En 1630, nous le voyons fixé à Amsterdam, dans ce milieu si vivant, si peuplé de peintres, déjà considéré lui-même comme l’un des premiers et entouré d’élèves. En attendant qu’il aille plus tard habiter en plein quartier des Juifs, il est souvent attiré de leur côté. Il a bien des raisons de frayer avec eux. Dans la société des rabbins, il aime à se renseigner sur la Bible, à en pénétrer le sens, à en découvrir les beautés. Il va fureter chez les brocanteurs pour y chercher ces étoffes, ces curiosités de toute sorte qu’il commence à collectionner et qu’il appelle « ses antiques. » C’est là aussi qu’il trouve des modèles à son goût, ces vieillards au nez busqué, aux paupières épaisses, dont si souvent il a reproduit le type franchement hébraïque. Dans une de ces études (musée de Cassel, n° 348), les moindres détails, les rides et les plis de la peau, les poils de la barbe, sont minutieusement indiqués, mais déjà d’un pinceau plus souple et avec un sentiment plus large de l’ensemble.

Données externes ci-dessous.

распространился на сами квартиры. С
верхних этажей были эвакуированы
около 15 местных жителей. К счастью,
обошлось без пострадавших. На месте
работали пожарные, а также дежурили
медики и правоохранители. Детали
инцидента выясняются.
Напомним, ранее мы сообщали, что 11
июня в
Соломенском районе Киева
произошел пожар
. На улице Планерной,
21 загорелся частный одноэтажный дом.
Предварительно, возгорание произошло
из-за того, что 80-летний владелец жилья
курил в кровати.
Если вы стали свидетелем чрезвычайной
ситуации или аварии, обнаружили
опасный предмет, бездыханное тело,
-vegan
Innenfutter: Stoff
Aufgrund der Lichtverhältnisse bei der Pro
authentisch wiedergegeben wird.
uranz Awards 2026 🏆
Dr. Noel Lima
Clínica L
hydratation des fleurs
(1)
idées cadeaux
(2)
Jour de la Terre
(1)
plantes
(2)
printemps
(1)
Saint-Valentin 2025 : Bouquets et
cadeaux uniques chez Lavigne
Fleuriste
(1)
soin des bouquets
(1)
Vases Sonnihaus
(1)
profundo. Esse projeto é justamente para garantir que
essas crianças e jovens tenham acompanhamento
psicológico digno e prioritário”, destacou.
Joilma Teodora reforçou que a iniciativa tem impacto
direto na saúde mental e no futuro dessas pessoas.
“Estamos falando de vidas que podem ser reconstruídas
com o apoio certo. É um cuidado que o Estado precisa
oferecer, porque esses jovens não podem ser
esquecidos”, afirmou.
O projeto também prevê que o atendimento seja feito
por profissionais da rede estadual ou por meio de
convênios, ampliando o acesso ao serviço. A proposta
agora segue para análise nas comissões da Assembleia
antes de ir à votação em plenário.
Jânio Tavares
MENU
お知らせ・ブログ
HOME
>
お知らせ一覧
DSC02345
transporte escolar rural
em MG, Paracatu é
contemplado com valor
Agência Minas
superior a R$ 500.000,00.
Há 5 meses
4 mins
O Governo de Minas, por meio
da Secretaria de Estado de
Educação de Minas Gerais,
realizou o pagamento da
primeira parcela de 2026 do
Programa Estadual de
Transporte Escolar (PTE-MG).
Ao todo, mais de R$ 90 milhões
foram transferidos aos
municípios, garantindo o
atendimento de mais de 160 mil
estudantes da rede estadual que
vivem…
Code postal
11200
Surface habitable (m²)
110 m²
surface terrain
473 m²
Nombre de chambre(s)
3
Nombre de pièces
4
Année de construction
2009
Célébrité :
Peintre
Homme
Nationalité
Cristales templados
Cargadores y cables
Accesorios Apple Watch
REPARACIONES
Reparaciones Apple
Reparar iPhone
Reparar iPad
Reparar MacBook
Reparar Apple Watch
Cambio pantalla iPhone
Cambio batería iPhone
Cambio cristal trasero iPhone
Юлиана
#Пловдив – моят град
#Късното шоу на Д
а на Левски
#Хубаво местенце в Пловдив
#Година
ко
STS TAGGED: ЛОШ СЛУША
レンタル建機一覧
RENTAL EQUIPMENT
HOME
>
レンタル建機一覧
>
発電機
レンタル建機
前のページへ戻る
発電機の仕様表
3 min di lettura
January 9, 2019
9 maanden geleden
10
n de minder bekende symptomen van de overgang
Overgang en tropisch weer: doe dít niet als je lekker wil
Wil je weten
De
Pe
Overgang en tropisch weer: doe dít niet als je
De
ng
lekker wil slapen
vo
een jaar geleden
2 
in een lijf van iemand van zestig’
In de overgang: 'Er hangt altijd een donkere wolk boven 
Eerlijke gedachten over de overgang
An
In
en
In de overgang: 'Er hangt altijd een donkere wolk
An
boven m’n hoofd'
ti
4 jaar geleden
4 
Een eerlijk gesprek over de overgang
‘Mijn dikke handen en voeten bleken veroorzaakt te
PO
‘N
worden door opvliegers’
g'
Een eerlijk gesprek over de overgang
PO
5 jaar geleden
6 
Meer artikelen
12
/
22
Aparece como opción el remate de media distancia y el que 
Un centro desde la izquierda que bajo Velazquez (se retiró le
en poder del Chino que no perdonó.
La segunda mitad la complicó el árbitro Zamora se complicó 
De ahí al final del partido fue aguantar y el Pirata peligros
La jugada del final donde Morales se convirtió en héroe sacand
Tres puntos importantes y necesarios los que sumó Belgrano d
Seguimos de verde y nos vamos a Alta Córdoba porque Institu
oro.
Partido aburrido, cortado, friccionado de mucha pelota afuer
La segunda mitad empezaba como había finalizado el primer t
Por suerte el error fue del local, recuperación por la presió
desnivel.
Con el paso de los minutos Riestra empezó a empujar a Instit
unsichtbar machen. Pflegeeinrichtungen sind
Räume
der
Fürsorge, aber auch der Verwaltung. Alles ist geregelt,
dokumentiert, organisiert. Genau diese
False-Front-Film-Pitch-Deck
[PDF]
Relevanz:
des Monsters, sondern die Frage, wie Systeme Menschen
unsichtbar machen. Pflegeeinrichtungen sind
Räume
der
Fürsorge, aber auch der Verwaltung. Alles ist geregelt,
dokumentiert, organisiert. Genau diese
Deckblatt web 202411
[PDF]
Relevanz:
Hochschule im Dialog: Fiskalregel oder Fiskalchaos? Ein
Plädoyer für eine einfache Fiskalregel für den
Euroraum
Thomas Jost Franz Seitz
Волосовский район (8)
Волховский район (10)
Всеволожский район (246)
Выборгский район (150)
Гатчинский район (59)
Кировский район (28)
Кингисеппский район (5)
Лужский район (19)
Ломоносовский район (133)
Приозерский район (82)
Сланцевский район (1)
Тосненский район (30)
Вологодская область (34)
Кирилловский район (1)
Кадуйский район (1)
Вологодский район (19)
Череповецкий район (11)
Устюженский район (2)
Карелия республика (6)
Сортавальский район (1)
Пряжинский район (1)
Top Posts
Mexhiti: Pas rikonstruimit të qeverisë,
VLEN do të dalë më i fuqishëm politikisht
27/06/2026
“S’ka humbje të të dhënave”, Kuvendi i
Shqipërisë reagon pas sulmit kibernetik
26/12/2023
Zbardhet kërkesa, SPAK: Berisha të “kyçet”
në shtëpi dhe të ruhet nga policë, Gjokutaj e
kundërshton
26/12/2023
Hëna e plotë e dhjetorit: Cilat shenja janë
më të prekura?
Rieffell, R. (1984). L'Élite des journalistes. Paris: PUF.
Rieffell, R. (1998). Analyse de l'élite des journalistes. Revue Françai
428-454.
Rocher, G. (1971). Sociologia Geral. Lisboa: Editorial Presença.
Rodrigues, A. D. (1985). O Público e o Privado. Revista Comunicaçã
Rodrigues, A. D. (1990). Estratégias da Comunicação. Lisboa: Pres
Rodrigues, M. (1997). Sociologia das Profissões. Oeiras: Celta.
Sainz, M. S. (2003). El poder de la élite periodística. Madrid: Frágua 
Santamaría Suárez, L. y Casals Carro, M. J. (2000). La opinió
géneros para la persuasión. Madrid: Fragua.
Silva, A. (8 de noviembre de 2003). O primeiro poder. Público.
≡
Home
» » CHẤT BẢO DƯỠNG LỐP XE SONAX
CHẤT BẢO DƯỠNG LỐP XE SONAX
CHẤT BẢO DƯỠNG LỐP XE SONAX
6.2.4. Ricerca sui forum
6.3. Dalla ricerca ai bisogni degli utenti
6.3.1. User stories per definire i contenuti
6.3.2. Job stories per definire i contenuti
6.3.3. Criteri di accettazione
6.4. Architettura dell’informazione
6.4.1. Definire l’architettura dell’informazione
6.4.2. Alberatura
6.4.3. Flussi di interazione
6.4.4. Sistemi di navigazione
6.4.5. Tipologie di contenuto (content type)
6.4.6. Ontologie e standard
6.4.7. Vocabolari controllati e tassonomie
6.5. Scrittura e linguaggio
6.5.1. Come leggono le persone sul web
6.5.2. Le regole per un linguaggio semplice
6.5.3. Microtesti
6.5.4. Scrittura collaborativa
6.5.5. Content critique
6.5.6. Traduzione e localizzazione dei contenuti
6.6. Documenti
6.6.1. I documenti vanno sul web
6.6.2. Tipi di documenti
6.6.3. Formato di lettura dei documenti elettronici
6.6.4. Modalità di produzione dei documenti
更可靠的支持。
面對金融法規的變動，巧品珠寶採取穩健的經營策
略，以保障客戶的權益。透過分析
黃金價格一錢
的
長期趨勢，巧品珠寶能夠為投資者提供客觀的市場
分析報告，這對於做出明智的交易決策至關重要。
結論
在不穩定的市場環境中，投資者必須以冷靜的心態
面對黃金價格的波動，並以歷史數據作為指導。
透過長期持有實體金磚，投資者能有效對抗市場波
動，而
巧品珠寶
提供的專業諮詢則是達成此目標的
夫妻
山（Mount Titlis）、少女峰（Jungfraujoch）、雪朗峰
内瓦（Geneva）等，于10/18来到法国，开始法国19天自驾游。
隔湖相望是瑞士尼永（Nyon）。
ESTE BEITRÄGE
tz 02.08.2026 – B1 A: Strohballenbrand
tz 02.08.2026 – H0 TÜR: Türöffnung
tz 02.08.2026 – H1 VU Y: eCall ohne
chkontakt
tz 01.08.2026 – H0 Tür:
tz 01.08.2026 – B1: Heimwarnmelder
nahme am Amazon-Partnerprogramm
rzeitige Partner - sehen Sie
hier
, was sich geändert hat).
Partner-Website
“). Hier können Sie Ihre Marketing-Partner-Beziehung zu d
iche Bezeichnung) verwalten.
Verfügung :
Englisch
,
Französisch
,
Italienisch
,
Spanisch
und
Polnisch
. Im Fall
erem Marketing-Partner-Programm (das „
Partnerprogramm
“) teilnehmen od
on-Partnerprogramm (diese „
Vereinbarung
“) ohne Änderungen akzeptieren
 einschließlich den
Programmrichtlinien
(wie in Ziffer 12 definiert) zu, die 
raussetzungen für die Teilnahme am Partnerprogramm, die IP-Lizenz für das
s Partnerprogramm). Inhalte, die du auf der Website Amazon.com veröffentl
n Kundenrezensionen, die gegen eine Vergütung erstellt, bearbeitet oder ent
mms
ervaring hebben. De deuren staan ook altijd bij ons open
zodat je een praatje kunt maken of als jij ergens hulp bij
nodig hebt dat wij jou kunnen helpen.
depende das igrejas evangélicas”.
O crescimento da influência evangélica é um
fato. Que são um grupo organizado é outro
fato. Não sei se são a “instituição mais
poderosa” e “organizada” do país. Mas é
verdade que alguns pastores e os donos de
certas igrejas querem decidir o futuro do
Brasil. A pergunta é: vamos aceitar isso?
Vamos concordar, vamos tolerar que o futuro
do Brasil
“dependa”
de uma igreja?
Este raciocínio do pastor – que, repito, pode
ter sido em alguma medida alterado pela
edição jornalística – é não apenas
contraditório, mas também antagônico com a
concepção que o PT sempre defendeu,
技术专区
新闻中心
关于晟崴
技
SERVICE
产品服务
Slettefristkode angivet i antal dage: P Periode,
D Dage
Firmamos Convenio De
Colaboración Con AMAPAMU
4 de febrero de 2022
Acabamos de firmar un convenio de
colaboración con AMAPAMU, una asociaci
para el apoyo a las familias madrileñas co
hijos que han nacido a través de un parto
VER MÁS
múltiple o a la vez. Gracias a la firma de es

Le portrait du musée de Brunswick (n° 131), daté de 1631, qui passe à tort pour celui de Hugo Grotius, correct, presque froid à force de conscience, et le portrait de femme qui lui sert de pendant, plus timide encore, quoique de deux ans postérieur, nous montrent cette persistance des mêmes scrupules en face de la nature. Les visages en pleine lumière et les vêtemens noirs s’enlèvent nettement sur un fond gris; les collerettes blanches sont étudiées pli à pli; la peinture est sage, réglée, posément exacte. Mais pour un peintre de vingt-trois ans quel talent déjà! quelle force dans le regard de l’homme, quel sentiment vrai de la vie se montre sur ce visage fin,

  1. Musée de Cassel, n° 361 et musée de Gotha, n° 45.